Ronald Price, the transportation chief at Fort Gordon, said both are the future at the Army post.

“Some people on post prefer larger trucks and vehicles, but this is what we are moving towards, because it better serves our purpose of carrying out missions more fuel efficiently,” Price said.

Fort Gordon has exceeded a 2009 executive order that requires a
2-percent annual reduction in greenhouse gas emissions and a 30-percent decrease in petroleum-based vehicles in federal fleets by fiscal year 2020.

Records show the post has reduced fossil fuel usage by 7 percent in the past three fiscal years by trimming gas-powered vehicles in their fleet by 18 percent since 2012.

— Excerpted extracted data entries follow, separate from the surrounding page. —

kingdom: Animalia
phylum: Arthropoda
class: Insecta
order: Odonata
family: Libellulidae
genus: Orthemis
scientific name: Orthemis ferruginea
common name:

Price said the fort has also reduced its diesel fleet by 29 percent in the past four fiscal years.

“We have been very tight on our vehicles and decreasing our fossil-fuel fleet,” said Price, a veteran who spent 30 years in the Army. “I think as a tenant of the Augusta community we have done our part in cutting back on fossil fuel consumption to improve air quality.”

The federal mandate says meeting these goals will promote “environmentally-responsible products and technologies” by reducing costs, increasing air and water quality and spurring investments in local, clean energy jobs.

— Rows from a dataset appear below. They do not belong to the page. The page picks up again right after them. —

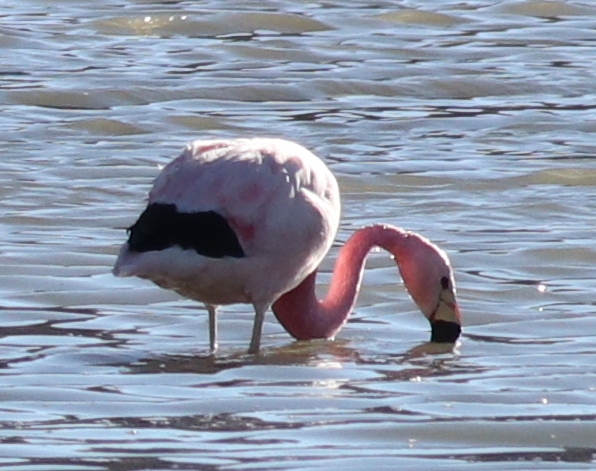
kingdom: Animalia
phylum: Chordata
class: Aves
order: Phoenicopteriformes
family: Phoenicopteridae
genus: Phoenicoparrus
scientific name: Phoenicoparrus andinus
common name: Andean flamingo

In the past three fiscal years, Price said, Fort Gordon has reduced its fleet from 500 to 410 vehicles. The fleet includes military police cruisers, vehicles for units to go to the firing range, buses that transport soldiers to class, and trucks for building and maintenance staff.

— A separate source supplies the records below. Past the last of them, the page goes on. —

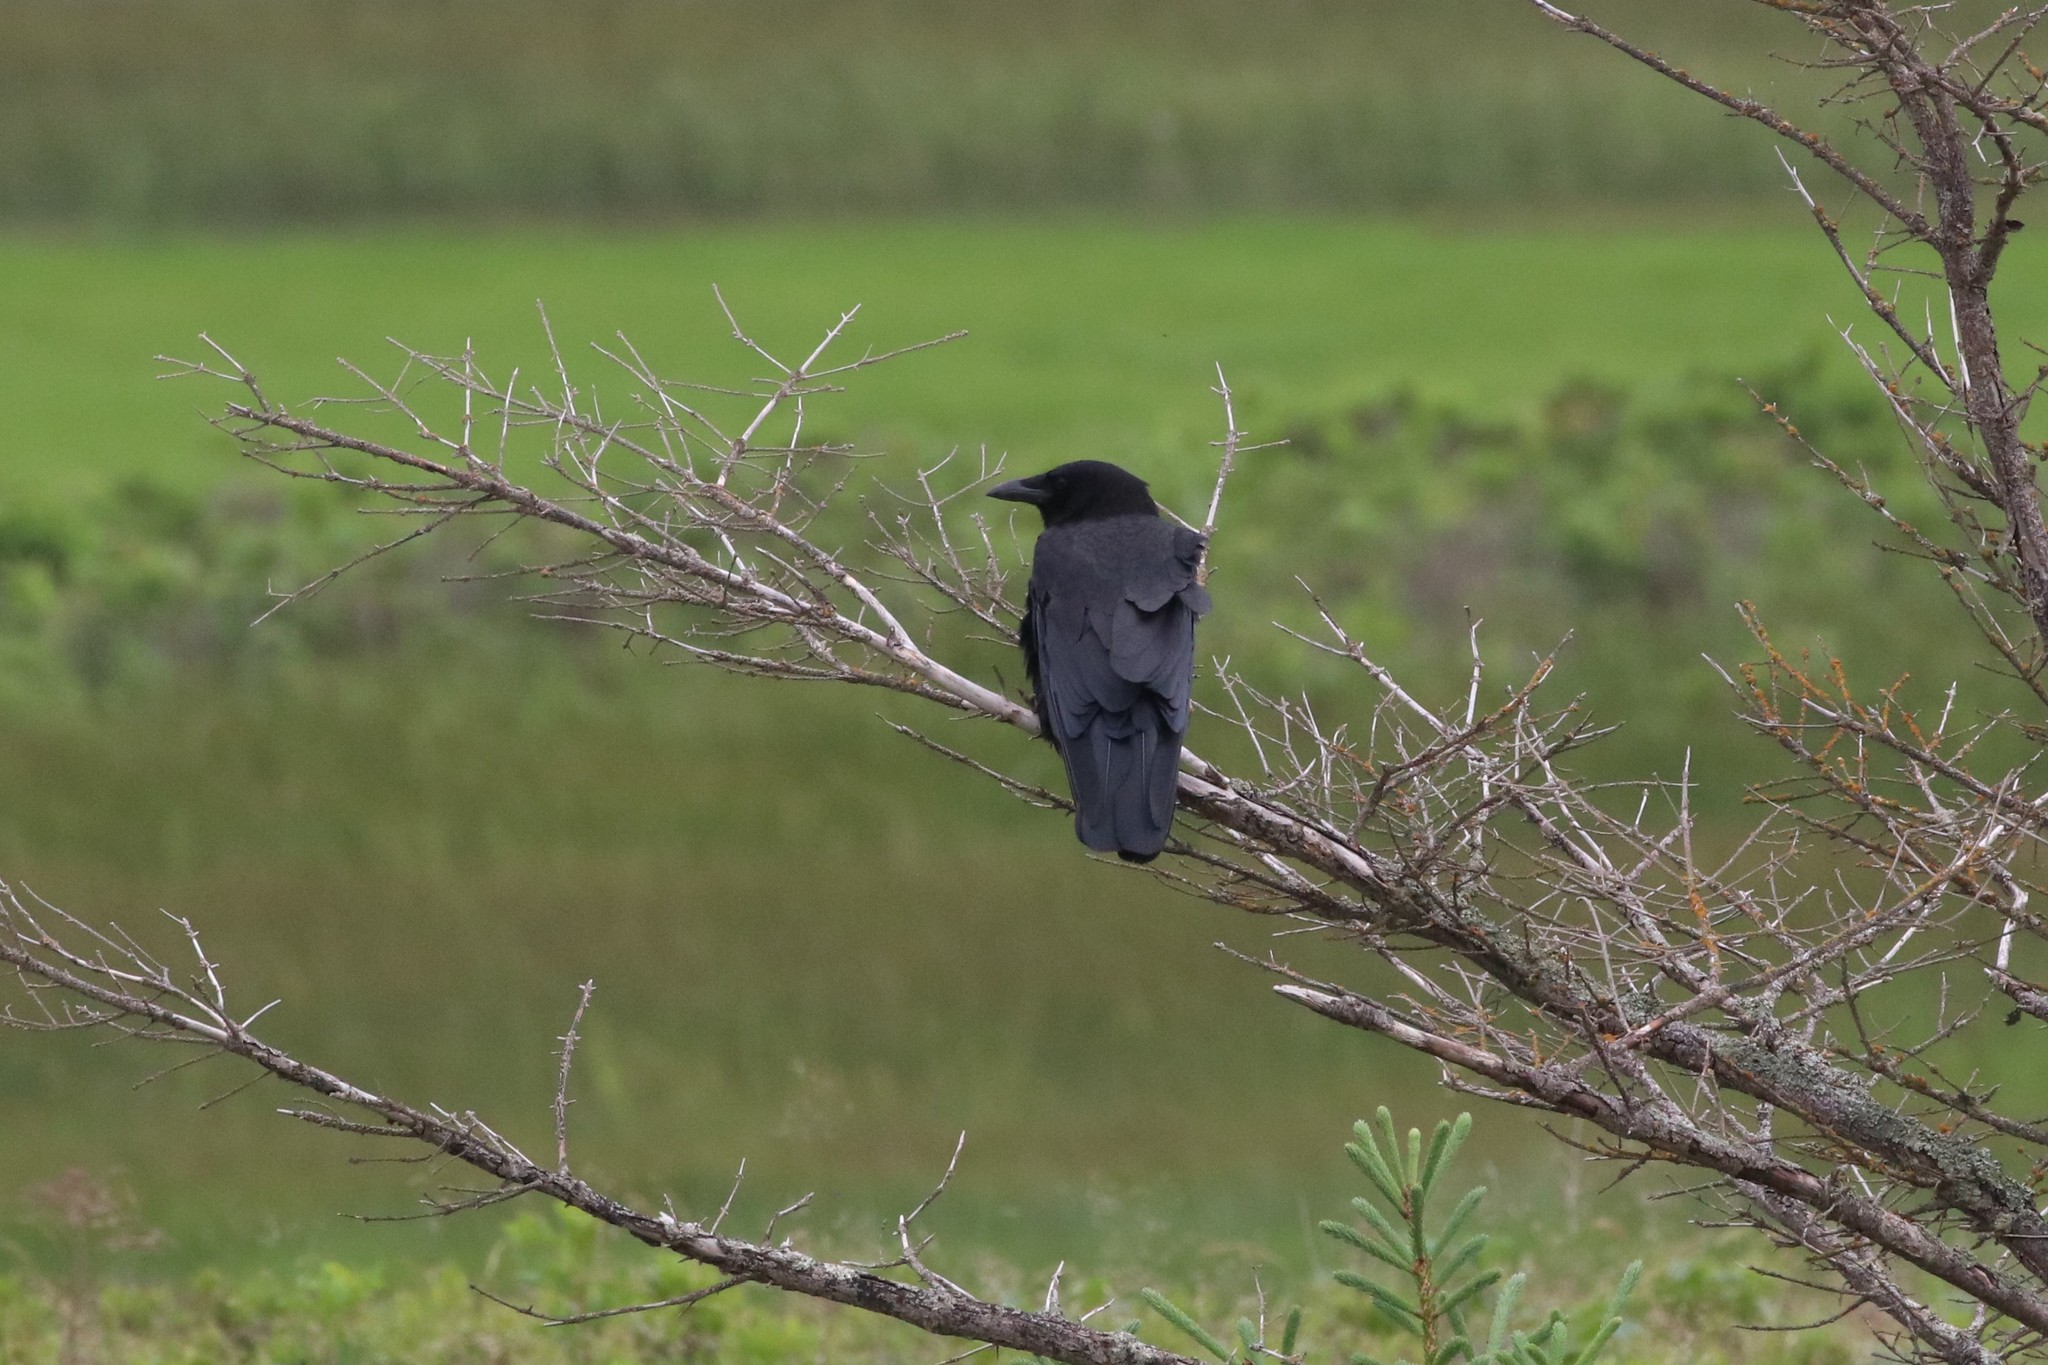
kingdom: Animalia
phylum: Chordata
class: Aves
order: Passeriformes
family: Corvidae
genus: Corvus
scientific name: Corvus brachyrhynchos
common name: American crow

The fort added nine low-speed electric vehicles, 14 gas-powered hybrids and one plug-in, and increased its unleaded- and ethanol-based fleet by 26 percent to 288 automobiles.

By contrast, it decreased its diesel fleet from 70 to 50 vehicles and gasoline-operated automotive inventory from 193 to 46.

Price said the fort has 50 to 60 vehicles that need replacing. It is working with the General Services Administration, the agency that manages the federal government’s vehicle supply, to possibly add hybrid sedans and pickups, low-speed electric vehicles and a natural gas-powered bus to its fleet.

He said the post has pending requests with the GSA and is nearing its annual vehicle utilization review headed by Garrison Commander Col. Sam Anderson to determine which vehicles are used the least and whether those are needed.

“If we find vehicles out there sitting idle, they’re subject to review and being removed from the fleet,” he said.

Price said old vehicles are turned in to the GSA and sold at Rawls Auto Auction in Leesville, S.C., to recoup costs.

“We are doing all we can to go green,” said Price, who calls himself a “strong believer” in fuel efficiency. He said he drives a Prius on his daily trek to work from Monetta, S.C.